Filippo Brandolini, romagnolo, presidente
nazionale di Federambiente, l'associazione delle società che trattano i
rifiuti, spiega che "in generale i problemi sono legati al fatto che nel
Sud gli impianti di smaltimento sono meno numerosi che al Nord". "Basta
molto poco - aggiunge - perché il sistema vada in crisi. La scarsità di
impianti è legata al fatto che spesso le amministrazioni locali
preferiscono portare altrove i rifiuti, pagando, piuttosto che
affrontare le proteste dei cittadini per la realizzazione degli impianti
di smaltimento. L'emergenza maggiore oggi è quella dei rifiuti organici
che derivano dalla raccolta differenziata. Un recente inconveniente
proprio a un impianto pugliese ha finito per mettere in difficoltà
l'intera rete italiana".
Ormai, sottolinea Federambiente, dei trenta milioni di tonnellate di
rifiuti che ogni anno produce in media la Penisola, la parte maggiore,
13,5 milioni, proviene dalla raccolta differenzata. Dodici milioni di
tonnellate finiscono invece in discarica. Gli inceneritori bruciano
circa 5 milioni di tonnellate. Sono infine 300mila le tonnellate che
ogni anno finiscono all'estero, anche partendo da Regioni del Nord: "Si
tratta di un residuo secco che viene ridotto in coriandoli e diventa
combustibile", spiega Brandolini.
Il sistema italiano è particolarmente frammentato. La raccolta e lo
smaltimento sono affidati a 463 aziende sul territorio nazionale, ma a
queste vanno aggiunti circa 1.000 Comuni che smaltiscono in proprio, su
terreni talvolta demaniali ma spesso di proprietà di privati. La
frammentazione è molto spinta, al punto che il 4 per cento delle 463
aziende realizza il 40 per cento del fatturato del settore.

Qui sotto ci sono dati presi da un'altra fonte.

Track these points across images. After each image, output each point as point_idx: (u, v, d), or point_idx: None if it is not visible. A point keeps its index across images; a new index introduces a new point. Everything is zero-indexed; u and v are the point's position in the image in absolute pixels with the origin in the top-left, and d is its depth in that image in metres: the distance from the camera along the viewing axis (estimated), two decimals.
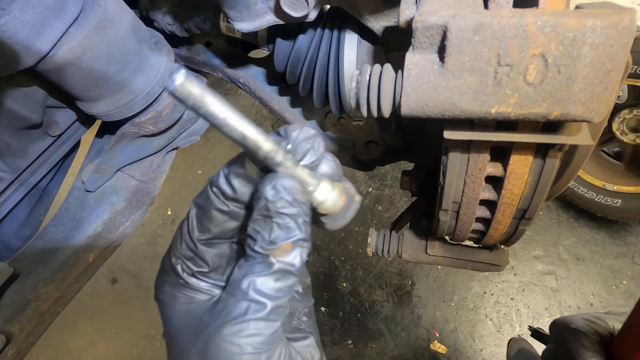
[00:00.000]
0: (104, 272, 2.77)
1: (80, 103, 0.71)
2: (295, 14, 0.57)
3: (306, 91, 0.75)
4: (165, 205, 2.91)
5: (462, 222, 0.51)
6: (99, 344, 2.60)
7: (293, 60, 0.71)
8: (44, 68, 0.60)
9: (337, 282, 2.48)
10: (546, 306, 2.20)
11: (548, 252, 2.31)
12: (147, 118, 0.77)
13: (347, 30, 0.67)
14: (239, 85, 0.92)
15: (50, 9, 0.56)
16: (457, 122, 0.39)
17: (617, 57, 0.31)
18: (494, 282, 2.29)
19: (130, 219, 0.94)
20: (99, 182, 0.88)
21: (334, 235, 2.59)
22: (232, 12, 0.59)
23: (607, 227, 2.30)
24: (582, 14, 0.31)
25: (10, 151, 0.73)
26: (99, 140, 0.95)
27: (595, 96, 0.32)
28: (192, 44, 0.96)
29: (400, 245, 0.70)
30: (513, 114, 0.35)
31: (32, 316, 0.74)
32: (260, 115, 3.09)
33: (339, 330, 2.37)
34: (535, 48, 0.32)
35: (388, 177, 2.66)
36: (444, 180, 0.46)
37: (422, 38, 0.36)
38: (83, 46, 0.60)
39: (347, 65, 0.67)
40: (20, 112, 0.69)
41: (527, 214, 0.47)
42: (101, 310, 2.68)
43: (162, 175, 1.01)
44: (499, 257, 0.64)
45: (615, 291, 2.18)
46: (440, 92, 0.36)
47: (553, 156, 0.40)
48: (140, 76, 0.71)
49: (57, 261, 0.81)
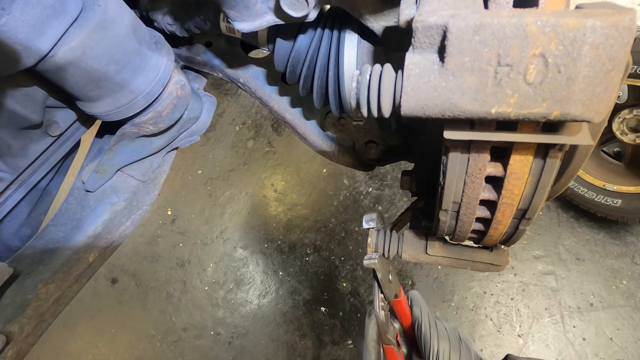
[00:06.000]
0: (104, 272, 2.77)
1: (80, 103, 0.71)
2: (295, 14, 0.57)
3: (306, 91, 0.75)
4: (165, 205, 2.91)
5: (462, 222, 0.51)
6: (98, 344, 2.60)
7: (293, 60, 0.72)
8: (44, 68, 0.60)
9: (337, 282, 2.48)
10: (546, 306, 2.20)
11: (548, 252, 2.31)
12: (147, 118, 0.77)
13: (347, 30, 0.67)
14: (239, 85, 0.92)
15: (50, 9, 0.56)
16: (457, 122, 0.39)
17: (617, 57, 0.31)
18: (494, 282, 2.29)
19: (130, 219, 0.94)
20: (99, 182, 0.88)
21: (334, 235, 2.59)
22: (232, 12, 0.59)
23: (607, 227, 2.30)
24: (582, 14, 0.31)
25: (10, 151, 0.73)
26: (99, 140, 0.95)
27: (596, 96, 0.32)
28: (192, 44, 0.96)
29: (400, 245, 0.70)
30: (513, 114, 0.35)
31: (32, 316, 0.74)
32: (260, 115, 3.09)
33: (339, 330, 2.37)
34: (535, 48, 0.32)
35: (388, 177, 2.66)
36: (444, 180, 0.46)
37: (422, 38, 0.36)
38: (83, 46, 0.60)
39: (347, 65, 0.67)
40: (20, 112, 0.69)
41: (527, 214, 0.47)
42: (101, 310, 2.68)
43: (162, 175, 1.01)
44: (499, 257, 0.64)
45: (615, 291, 2.18)
46: (440, 92, 0.36)
47: (553, 156, 0.40)
48: (140, 76, 0.71)
49: (57, 261, 0.81)
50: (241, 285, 2.62)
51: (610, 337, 2.09)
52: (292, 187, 2.80)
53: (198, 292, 2.64)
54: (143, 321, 2.62)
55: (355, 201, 2.65)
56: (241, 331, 2.51)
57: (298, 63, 0.72)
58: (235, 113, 3.15)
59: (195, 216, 2.83)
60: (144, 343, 2.56)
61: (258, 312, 2.54)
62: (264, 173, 2.90)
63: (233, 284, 2.63)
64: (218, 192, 2.90)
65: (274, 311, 2.51)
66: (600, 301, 2.17)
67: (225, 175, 2.95)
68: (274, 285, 2.58)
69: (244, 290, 2.61)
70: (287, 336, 2.44)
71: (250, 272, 2.64)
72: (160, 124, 0.81)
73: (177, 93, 0.79)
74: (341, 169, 2.71)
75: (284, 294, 2.54)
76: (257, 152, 2.98)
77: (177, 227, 2.83)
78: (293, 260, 2.60)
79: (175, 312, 2.62)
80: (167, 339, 2.56)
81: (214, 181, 2.94)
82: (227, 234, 2.76)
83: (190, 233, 2.80)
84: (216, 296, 2.62)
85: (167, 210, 2.90)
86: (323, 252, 2.57)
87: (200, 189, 2.93)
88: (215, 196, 2.89)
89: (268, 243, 2.68)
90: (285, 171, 2.87)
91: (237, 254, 2.70)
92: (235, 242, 2.74)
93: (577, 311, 2.17)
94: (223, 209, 2.84)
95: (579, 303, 2.18)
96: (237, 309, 2.57)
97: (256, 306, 2.55)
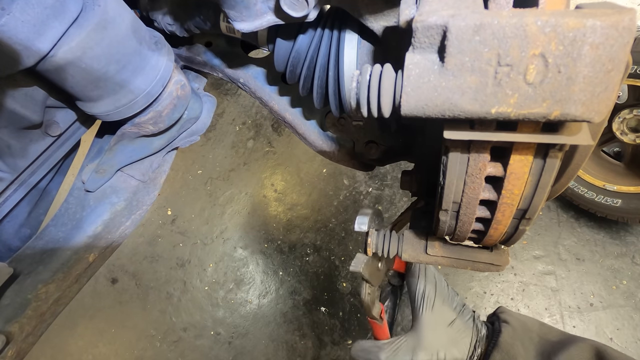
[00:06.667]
0: (104, 272, 2.77)
1: (80, 103, 0.72)
2: (295, 14, 0.57)
3: (306, 91, 0.76)
4: (165, 205, 2.91)
5: (462, 222, 0.51)
6: (99, 344, 2.60)
7: (293, 60, 0.72)
8: (44, 68, 0.60)
9: (337, 282, 2.48)
10: (546, 306, 2.20)
11: (548, 252, 2.31)
12: (147, 118, 0.77)
13: (347, 30, 0.67)
14: (239, 85, 0.92)
15: (50, 9, 0.56)
16: (457, 122, 0.39)
17: (617, 57, 0.31)
18: (494, 282, 2.29)
19: (131, 219, 0.94)
20: (99, 182, 0.88)
21: (334, 235, 2.59)
22: (232, 12, 0.59)
23: (607, 227, 2.30)
24: (582, 14, 0.31)
25: (10, 151, 0.73)
26: (99, 140, 0.95)
27: (596, 96, 0.32)
28: (192, 44, 0.96)
29: (400, 245, 0.70)
30: (513, 114, 0.34)
31: (32, 316, 0.74)
32: (260, 115, 3.09)
33: (339, 330, 2.37)
34: (536, 48, 0.32)
35: (388, 177, 2.66)
36: (444, 180, 0.46)
37: (422, 38, 0.36)
38: (83, 46, 0.60)
39: (347, 65, 0.67)
40: (20, 112, 0.69)
41: (527, 214, 0.47)
42: (101, 310, 2.68)
43: (162, 175, 1.01)
44: (499, 257, 0.64)
45: (615, 291, 2.18)
46: (440, 92, 0.36)
47: (553, 156, 0.40)
48: (140, 76, 0.71)
49: (57, 261, 0.81)
50: (241, 285, 2.62)
51: (610, 337, 2.09)
52: (292, 187, 2.80)
53: (198, 292, 2.64)
54: (143, 321, 2.62)
55: (356, 201, 2.65)
56: (241, 331, 2.51)
57: (298, 63, 0.72)
58: (235, 113, 3.15)
59: (195, 216, 2.83)
60: (144, 343, 2.56)
61: (258, 312, 2.54)
62: (264, 173, 2.90)
63: (233, 284, 2.63)
64: (218, 192, 2.90)
65: (274, 311, 2.51)
66: (600, 301, 2.17)
67: (225, 175, 2.95)
68: (274, 285, 2.58)
69: (244, 290, 2.61)
70: (287, 336, 2.44)
71: (250, 272, 2.64)
72: (160, 124, 0.81)
73: (177, 93, 0.79)
74: (341, 169, 2.71)
75: (284, 294, 2.54)
76: (257, 152, 2.98)
77: (177, 227, 2.83)
78: (293, 260, 2.60)
79: (175, 312, 2.62)
80: (167, 339, 2.56)
81: (214, 181, 2.95)
82: (227, 234, 2.76)
83: (190, 233, 2.80)
84: (216, 296, 2.62)
85: (167, 210, 2.90)
86: (323, 252, 2.57)
87: (200, 189, 2.93)
88: (215, 196, 2.89)
89: (268, 243, 2.68)
90: (285, 171, 2.87)
91: (237, 254, 2.70)
92: (235, 242, 2.74)
93: (577, 311, 2.17)
94: (223, 209, 2.84)
95: (579, 303, 2.18)
96: (237, 309, 2.57)
97: (256, 306, 2.56)
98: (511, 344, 0.73)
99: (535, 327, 0.78)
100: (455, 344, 0.79)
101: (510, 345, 0.73)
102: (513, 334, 0.75)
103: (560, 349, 0.71)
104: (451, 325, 0.80)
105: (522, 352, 0.72)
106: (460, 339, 0.79)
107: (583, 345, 0.71)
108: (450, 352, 0.78)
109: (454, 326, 0.80)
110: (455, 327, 0.80)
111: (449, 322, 0.81)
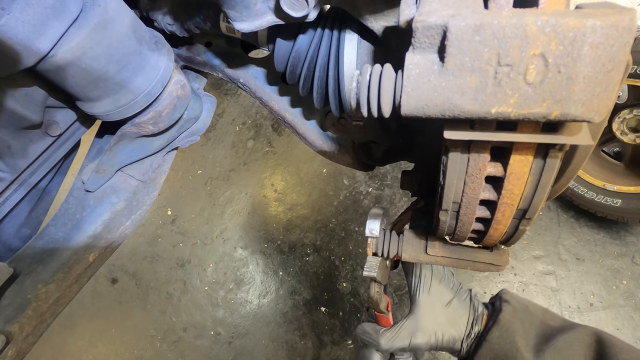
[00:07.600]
0: (104, 272, 2.77)
1: (80, 103, 0.72)
2: (295, 14, 0.57)
3: (306, 91, 0.76)
4: (165, 205, 2.91)
5: (462, 222, 0.51)
6: (98, 344, 2.60)
7: (293, 60, 0.72)
8: (44, 68, 0.60)
9: (337, 282, 2.48)
10: (546, 306, 2.20)
11: (548, 252, 2.31)
12: (147, 118, 0.77)
13: (347, 30, 0.67)
14: (239, 85, 0.92)
15: (50, 9, 0.56)
16: (457, 122, 0.39)
17: (617, 57, 0.31)
18: (494, 282, 2.29)
19: (130, 219, 0.94)
20: (99, 182, 0.88)
21: (334, 235, 2.59)
22: (232, 12, 0.59)
23: (607, 227, 2.30)
24: (582, 14, 0.31)
25: (10, 151, 0.73)
26: (99, 140, 0.95)
27: (596, 96, 0.32)
28: (192, 44, 0.96)
29: (400, 245, 0.70)
30: (513, 114, 0.35)
31: (32, 316, 0.74)
32: (260, 115, 3.09)
33: (339, 330, 2.37)
34: (536, 48, 0.32)
35: (388, 177, 2.66)
36: (444, 180, 0.46)
37: (422, 38, 0.36)
38: (83, 46, 0.60)
39: (347, 65, 0.67)
40: (20, 112, 0.69)
41: (527, 214, 0.47)
42: (101, 311, 2.68)
43: (162, 175, 1.01)
44: (499, 257, 0.64)
45: (615, 291, 2.18)
46: (440, 92, 0.36)
47: (553, 156, 0.40)
48: (140, 76, 0.71)
49: (57, 261, 0.81)
50: (241, 285, 2.62)
51: None
52: (292, 187, 2.80)
53: (198, 292, 2.64)
54: (143, 321, 2.62)
55: (355, 201, 2.65)
56: (241, 331, 2.51)
57: (298, 63, 0.72)
58: (235, 113, 3.15)
59: (195, 216, 2.83)
60: (144, 343, 2.56)
61: (258, 312, 2.54)
62: (264, 173, 2.90)
63: (233, 284, 2.63)
64: (218, 192, 2.90)
65: (274, 311, 2.51)
66: (600, 301, 2.17)
67: (225, 175, 2.95)
68: (274, 285, 2.58)
69: (244, 290, 2.61)
70: (287, 336, 2.44)
71: (250, 272, 2.64)
72: (160, 124, 0.81)
73: (177, 93, 0.79)
74: (341, 169, 2.71)
75: (284, 294, 2.54)
76: (257, 152, 2.98)
77: (177, 227, 2.83)
78: (293, 260, 2.60)
79: (175, 312, 2.62)
80: (167, 339, 2.56)
81: (214, 181, 2.95)
82: (227, 234, 2.76)
83: (190, 233, 2.80)
84: (216, 296, 2.62)
85: (167, 210, 2.90)
86: (323, 252, 2.57)
87: (200, 189, 2.93)
88: (215, 196, 2.89)
89: (268, 243, 2.68)
90: (285, 171, 2.87)
91: (237, 254, 2.70)
92: (235, 242, 2.74)
93: (577, 311, 2.17)
94: (223, 209, 2.84)
95: (579, 303, 2.18)
96: (237, 309, 2.57)
97: (256, 306, 2.56)
98: (510, 322, 0.74)
99: (537, 311, 0.79)
100: (452, 323, 0.80)
101: (510, 323, 0.74)
102: (513, 313, 0.76)
103: (560, 332, 0.72)
104: (448, 305, 0.82)
105: (520, 331, 0.73)
106: (458, 317, 0.80)
107: (583, 330, 0.72)
108: (448, 331, 0.79)
109: (451, 306, 0.81)
110: (452, 307, 0.81)
111: (446, 302, 0.82)
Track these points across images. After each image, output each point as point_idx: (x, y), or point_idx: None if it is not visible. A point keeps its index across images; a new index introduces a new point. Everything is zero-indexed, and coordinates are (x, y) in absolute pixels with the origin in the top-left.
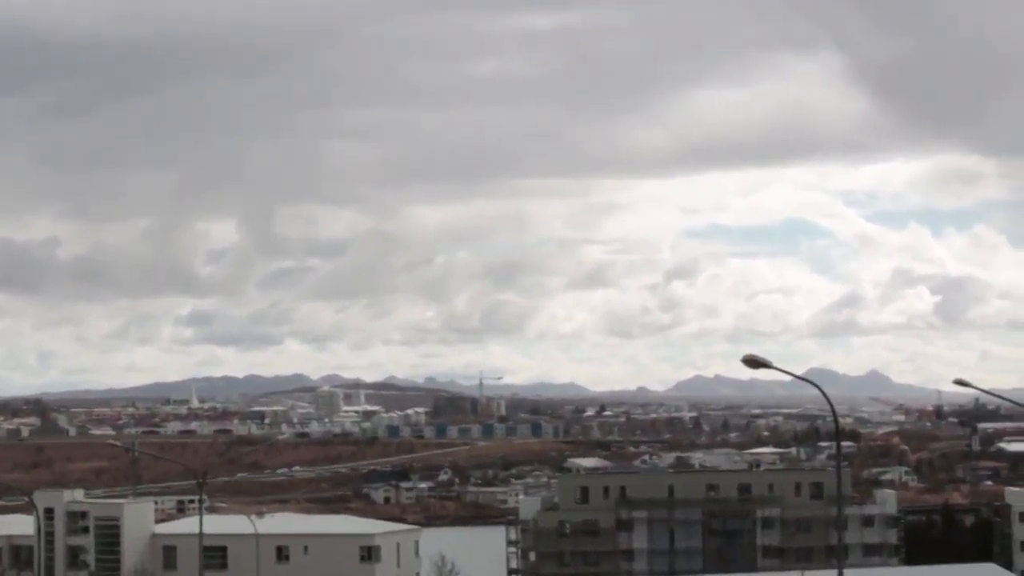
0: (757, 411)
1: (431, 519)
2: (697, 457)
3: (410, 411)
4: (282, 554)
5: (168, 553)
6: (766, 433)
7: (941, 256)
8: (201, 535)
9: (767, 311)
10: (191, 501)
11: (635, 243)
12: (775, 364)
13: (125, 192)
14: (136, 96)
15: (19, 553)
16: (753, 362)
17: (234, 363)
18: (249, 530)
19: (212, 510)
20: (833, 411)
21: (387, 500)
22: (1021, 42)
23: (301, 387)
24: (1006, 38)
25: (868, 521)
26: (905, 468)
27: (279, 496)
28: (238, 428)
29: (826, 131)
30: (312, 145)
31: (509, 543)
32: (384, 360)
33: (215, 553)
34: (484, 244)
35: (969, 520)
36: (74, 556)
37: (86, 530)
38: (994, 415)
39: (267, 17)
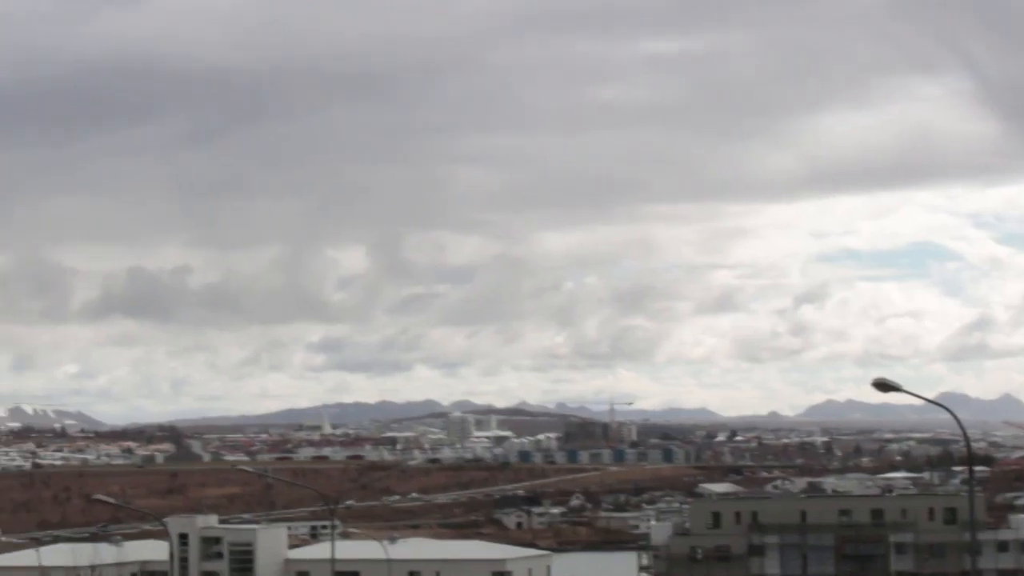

Uno dei risultati della grande dispersione di aziende, anche qui
soprattutto al Sud, è l'aumento dei costi a carico dei cittadini. Non
solo perché gli oneri industriali aumentano, ma anche perché aziende con
limitata capacità di trattamento finiscono per conferire nelle
discariche o creare le condizioni per dover trasferire altrove i
rifiuti, con un ulteriore aumento della spesa. Senza considerare
l'effetto ricatto di quei privati che, proprietari di un terreno in un
piccolo Comune, possono proporre tariffe fuori mercato sapendo che
l'amministrazione non ha alternative. Così, nel 2015, la spesa media
italiana per i rifuti in una famiglia di tre persone che vive in un
appartamento di 80 metri quadrati è stata di 271 euro. Ma si tratta di
una media. Perché la stessa famiglia al Nord ha speso 239 euro, al
Centro 279 e al Sud addirittura 317.
La strada per abbattere i costi dovrebbe essere quella della
concentrazione delle aziende e di una migliore distribuzione geografica
degli impianti alternativi alle discariche. Secondo i dati del rapporto
Ispra, nel 2014, dei 44 inceneritori italiani, 29 erano al Nord, otto al
centro e sette al Sud. Insomma, tutto fa pensare che il "turismo dei
rifiuti" sia destinato a proseguire anche negli anni a venire.